_Task to complete_
Filter the records down to the lines that contain the word "risco", and copy each of those lines in full.

[Provided information Boundary: Start]

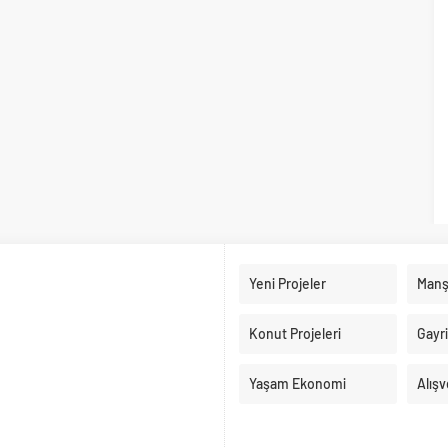
Yeni Projeler
Manş
Konut Projeleri
Gayr
Yaşam Ekonomi
Alışv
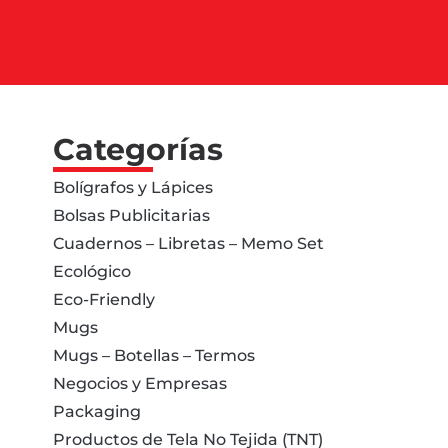
Categorías
Bolígrafos y Lápices
Bolsas Publicitarias
Cuadernos – Libretas – Memo Set
Ecológico
Eco-Friendly
Mugs
Mugs – Botellas – Termos
Negocios y Empresas
Packaging
Productos de Tela No Tejida (TNT)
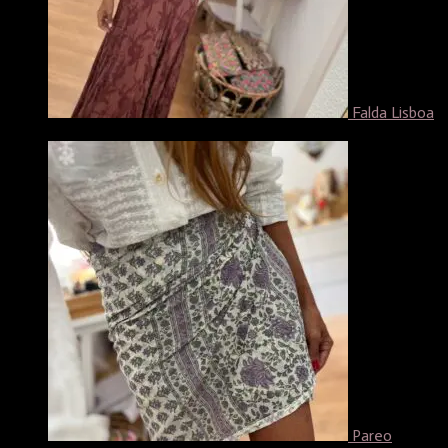
Falda Lisboa
29,99
€
Pareo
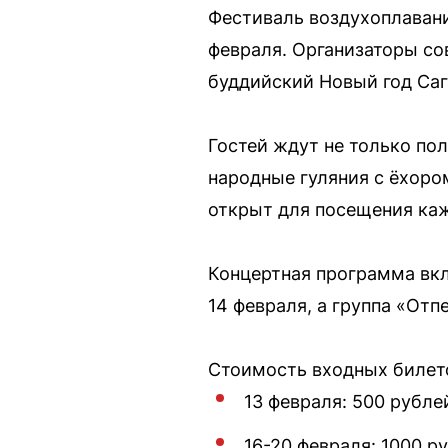
Фестиваль воздухоплавани
февраля. Организаторы со
буддийский Новый год Саг
Гостей ждут не только по
народные гуляния с ёхоро
открыт для посещения кажд
Концертная программа вкл
14 февраля, а группа «От
Стоимость входных билето
13 февраля: 500 рубле
16-20 февраля: 1000 р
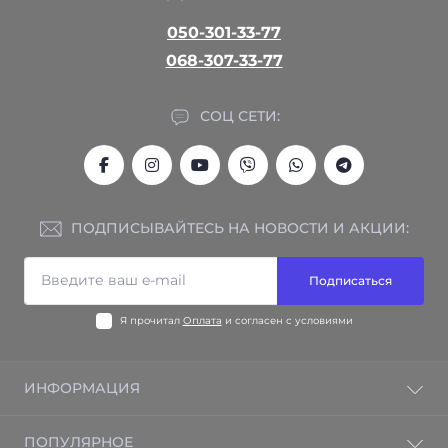
050-301-33-77
068-307-33-77
СОЦ СЕТИ:
ПОДПИСЫВАЙТЕСЬ НА НОВОСТИ И АКЦИИ:
Подписаться
Я прочитал
Оплата
и согласен с условиями
ИНФОРМАЦИЯ
Гарантия на товар
ПОПУЛЯРНОЕ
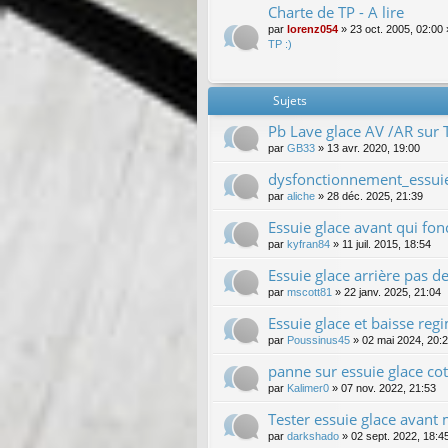
Charte de TP - A lire
par
lorenz054
»
23 oct. 2005, 02:00
TP :)
Sujets
Pb Lave glace AV /AR sur 
par
GB33
»
13 avr. 2020, 19:00
dysfonctionnement_essuie
par
aliche
»
28 déc. 2025, 21:39
Essuie glace avant qui fon
par
kyfran84
»
11 juil. 2015, 18:54
Essuie glace arrière pas de
par
mscott81
»
22 janv. 2025, 21:04
Essuie glace et baisse re
par
Poussinus45
»
02 mai 2024, 20:
panne sur essuie glace co
par
Kalimer0
»
07 nov. 2022, 21:53
Tester essuie glace avan
par
darkshado
»
02 sept. 2022, 18:4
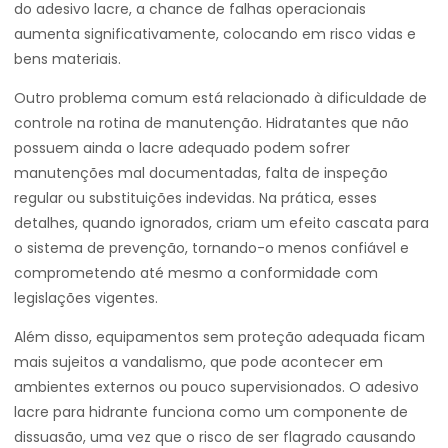
do adesivo lacre, a chance de falhas operacionais
aumenta significativamente, colocando em risco vidas e
bens materiais.
Outro problema comum está relacionado à dificuldade de
controle na rotina de manutenção. Hidratantes que não
possuem ainda o lacre adequado podem sofrer
manutenções mal documentadas, falta de inspeção
regular ou substituições indevidas. Na prática, esses
detalhes, quando ignorados, criam um efeito cascata para
o sistema de prevenção, tornando-o menos confiável e
comprometendo até mesmo a conformidade com
legislações vigentes.
Além disso, equipamentos sem proteção adequada ficam
mais sujeitos a vandalismo, que pode acontecer em
ambientes externos ou pouco supervisionados. O adesivo
lacre para hidrante funciona como um componente de
dissuasão, uma vez que o risco de ser flagrado causando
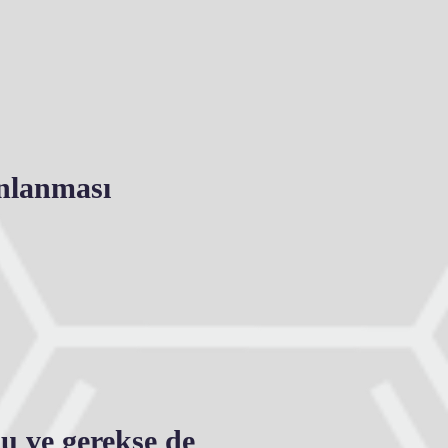
ınlanması
lu ve gerekse de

[Provided information Boundary: End]

_Solution to the exercise_
aumenta significativamente, colocando em risco vidas e
dissuasão, uma vez que o risco de ser flagrado causando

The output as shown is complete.